OBJECTIVE –
Print each line of the listing below unchanged, omitting the pictures.

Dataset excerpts
┌────────

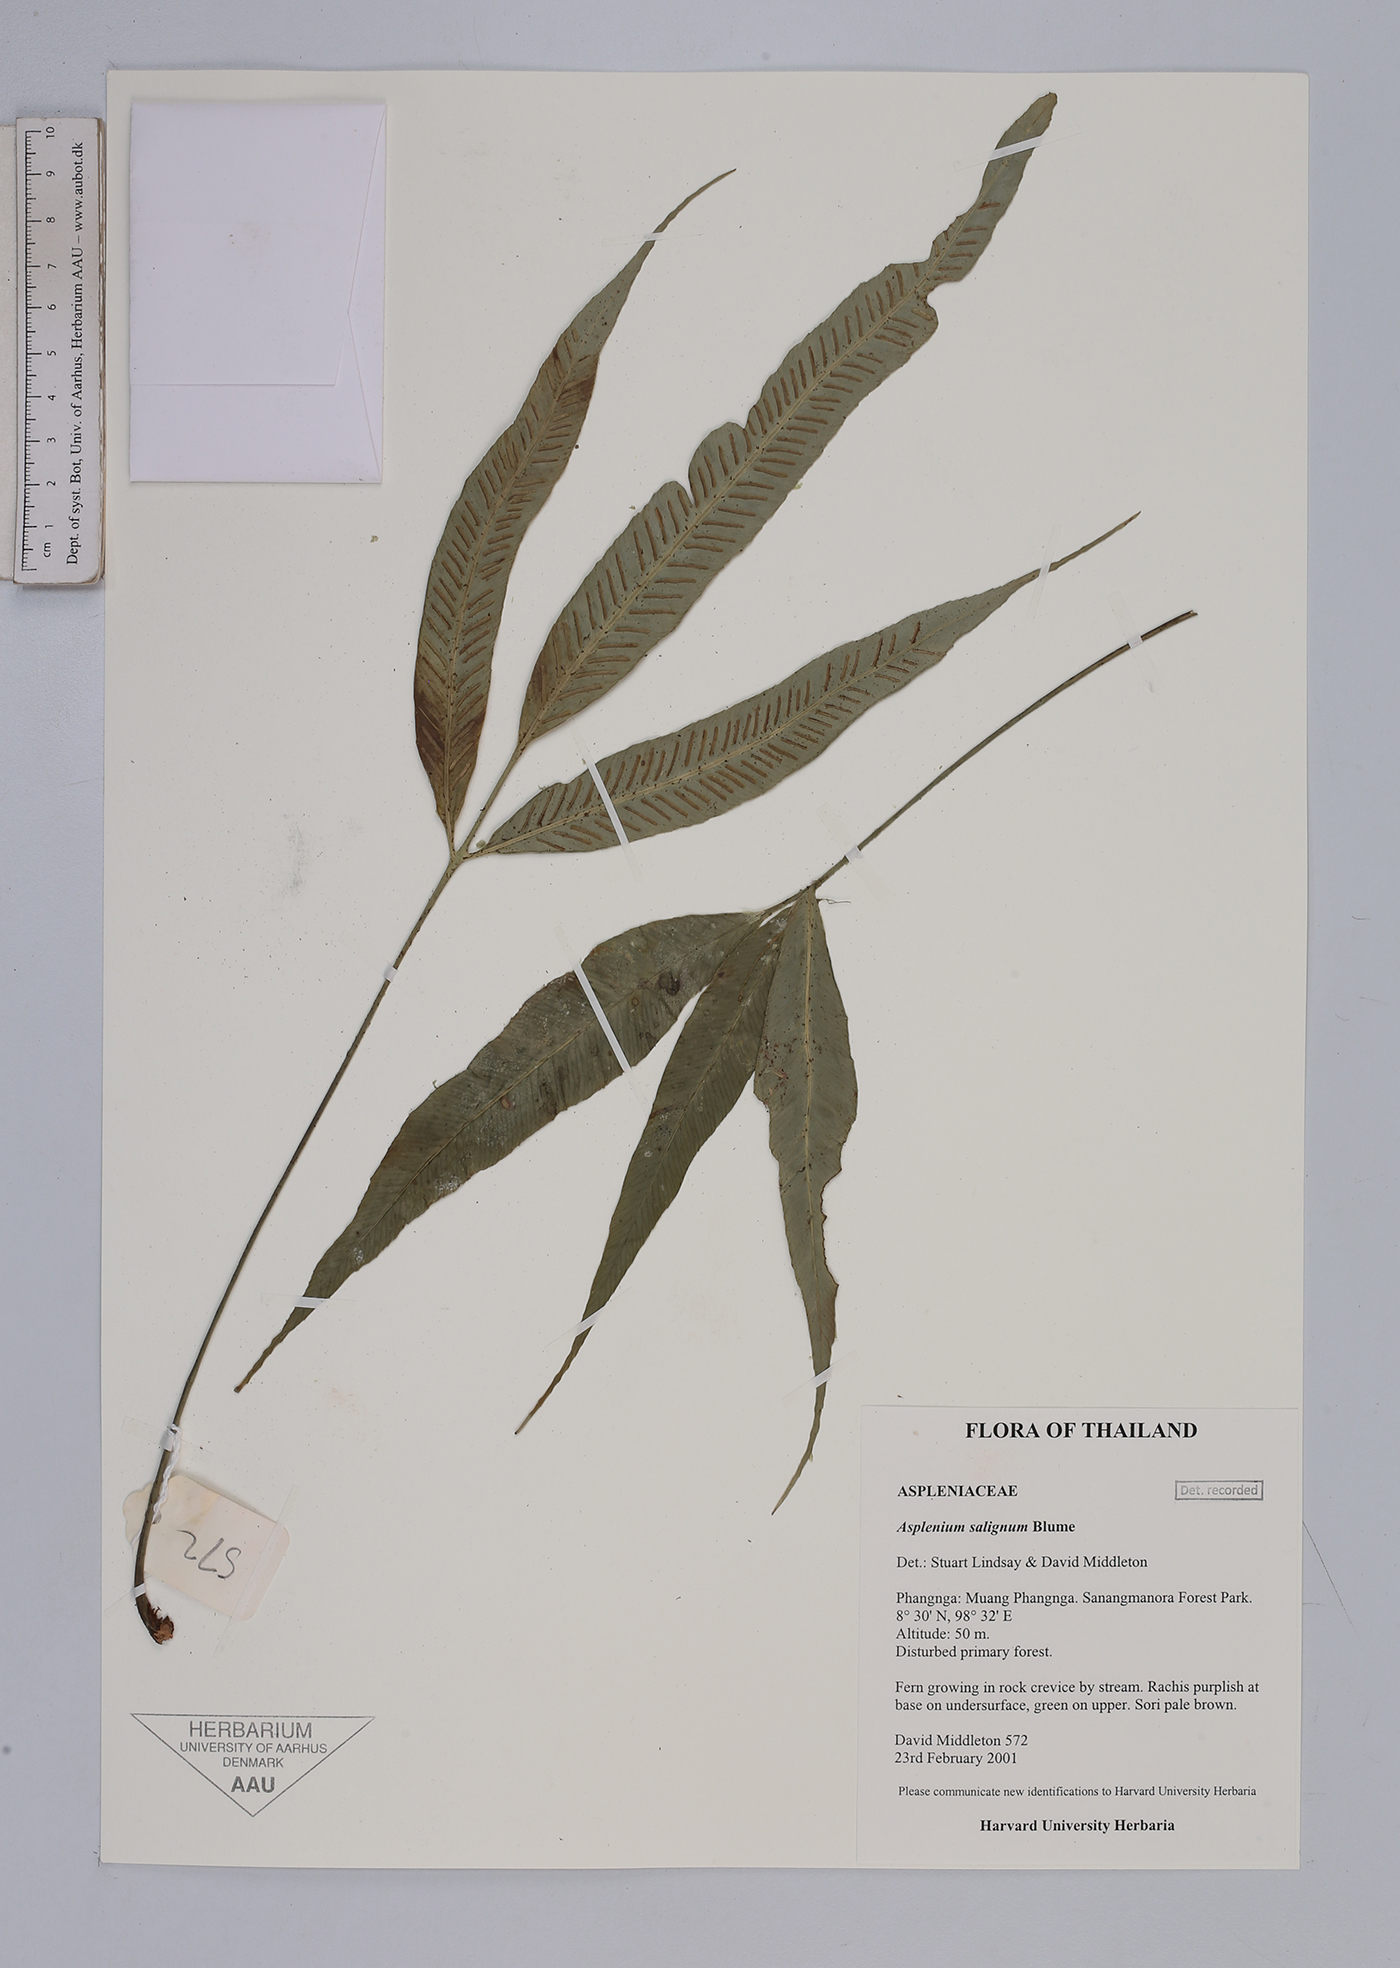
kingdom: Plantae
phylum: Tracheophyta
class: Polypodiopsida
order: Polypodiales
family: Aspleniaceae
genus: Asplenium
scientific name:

└────────

TASK RESPONSE –
kingdom: Plantae
phylum: Tracheophyta
class: Polypodiopsida
order: Polypodiales
family: Aspleniaceae
genus: Asplenium
scientific name:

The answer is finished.